SAPI 5 and WSR engine back-end

Dragonfly can use the built-in speech recognition included with Microsoft Windows Vista and above: Windows Speech Recognition (WSR). If WSR is available on the machine, then no extra installation needs to be done. Dragonfly can find and communicate with WSR using standard COM communication channels.

If you would like to use Dragonfly command-modules with WSR, then you must run a loader program which will load and manage the command-modules. A simple loader is available in the dragonfly/examples/dfly-loader-wsr.py file. When run, it will scan the directory it’s in for files beginning with _ and ending with .py, then try to load them as command-modules.

A more full-featured loader is available in the dragonfly/examples/wsr_module_loader_plus.py file.

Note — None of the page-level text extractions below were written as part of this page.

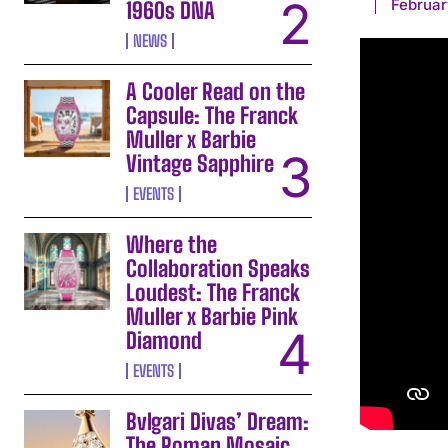
Februar
1960s DNA
NEWS
A Cooler Read on the
Capsule: The Franck
Muller x Barbie
Vintage Sapphire
EVENTS
Where the
Collaboration Speaks
Loudest: The Franck
Muller x Barbie Pink
Diamond
EVENTS
Bvlgari Divas’ Dream:
The Roman Mosaic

It includes a basic sleep/wake grammar to control recognition (simply say “start listening” or “halt listening”), along with a rudimentary user interface via sound effects and console text (easily modified in the file). It otherwise operates like the above loader.

You can download Dragonfly’s module loaders and other example files in dragonfly/examples from the source code repository.

Dragonfly interfaces with this speech recognition engine using Microsoft’s Speech API version 5. This is why it is referred to in many places by “SAPI” or “SAPI 5” instead of WSR.

Shared vs in-process recognizers

The WSR / SAPI 5 back-end has two engine classes:

sapi5inproc - engine class for SAPI 5 in process recognizer. This is the default implementation and has no GUI (yet). get_engine() will return an instance of this class if the name parameter is None (default) or "sapi5inproc". It is recommended that you run this from command-line.
sapi5shared - engine class for SAPI 5 shared recognizer. This implementation uses the Windows Speech Recognition GUI. This implementation’s behaviour can be inconsistent and a little buggy at times, which is why it is no longer the default. To use it anyway pass "sapi5" or "sapi5shared" to get_engine().

The engine class can be selected by passing one of the above-mentioned names names via the command-line interface instead of using get_engine() directly:

# Initialize the SAPI 5 engine using the shared recognizer class.
python -m dragonfly load _*.py --engine sapi5shared

Engine Configuration

This engine can be configured by passing (optional) keyword arguments to the get_engine() function, which passes them to the engine constructor (documented below). For example:

engine = get_engine("sapi5inproc",
  retain_dir="C:/sapi5_recordings",
)

The engine can also be configured via the command-line interface:

# Initialize the SAPI 5 engine back-end with custom arguments, then load
# command modules and recognize speech.
python -m dragonfly load _*.py --engine sapi5inproc --engine-options \
    retain_dir="C:/sapi5_recordings"

Engine API

class Sapi5SharedEngine(retain_dir=None)[source]

Speech recognition engine back-end for SAPI 5 shared recognizer.

Parameters:

retain_dir (str|None) –

Retains recognized audio and/or metadata in the given directory, saving audio to retain_[timestamp].wav file and metadata to retain.tsv.

Disabled by default (None).

activate_grammar(grammar)[source]: Activate the given grammar.

activate_rule(rule, grammar)[source]: Activate the given rule.

connect()[source]: Connect to back-end SR engine.

deactivate_grammar(grammar)[source]: Deactivate the given grammar.

deactivate_rule(rule, grammar)[source]: Deactivate the given rule.

disconnect()[source]: Disconnect from back-end SR engine.

mimic(words)[source]

Mimic a recognition of the given words.

Note

This method has a few quirks to be aware of:

Mimic can fail to recognize a command if the relevant grammar is not yet active.
Mimic does not work reliably with the shared recognizer unless there are one or more exclusive grammars active.
Mimic can crash the process in some circumstances, e.g. when mimicking non-ASCII characters.

set_exclusiveness(grammar, exclusive)[source]: Set the exclusiveness of a grammar.

speak(text)[source]: Speak the given text using text-to-speech.

class Sapi5InProcEngine(retain_dir=None)[source]

Speech recognition engine back-end for SAPI 5 in process recognizer.

Parameters:

retain_dir (str|None) –

Retains recognized audio and/or metadata in the given directory, saving audio to retain_[timestamp].wav file and metadata to retain.tsv.

Disabled by default (None).

connect(audio_source=0)[source]

Connect to the speech recognition backend.

The audio source to use for speech recognition can be specified using the audio_source argument. If it is not given, it defaults to the first audio source found.

get_audio_sources()[source]

Get the available audio sources.

This method returns a list of audio sources, each represented by a 3-element tuple: the index, the description, and the COM handle for the audio source.

select_audio_source(audio_source)[source]

Configure the speech recognition engine to use the given audio source.

The audio source may be specified as follows:

As an int specifying the index of the audio source to use
As a str containing the description of the audio source to use, or a substring thereof

The get_audio_sources() method can be used to retrieve the available sources together with their indices and descriptions.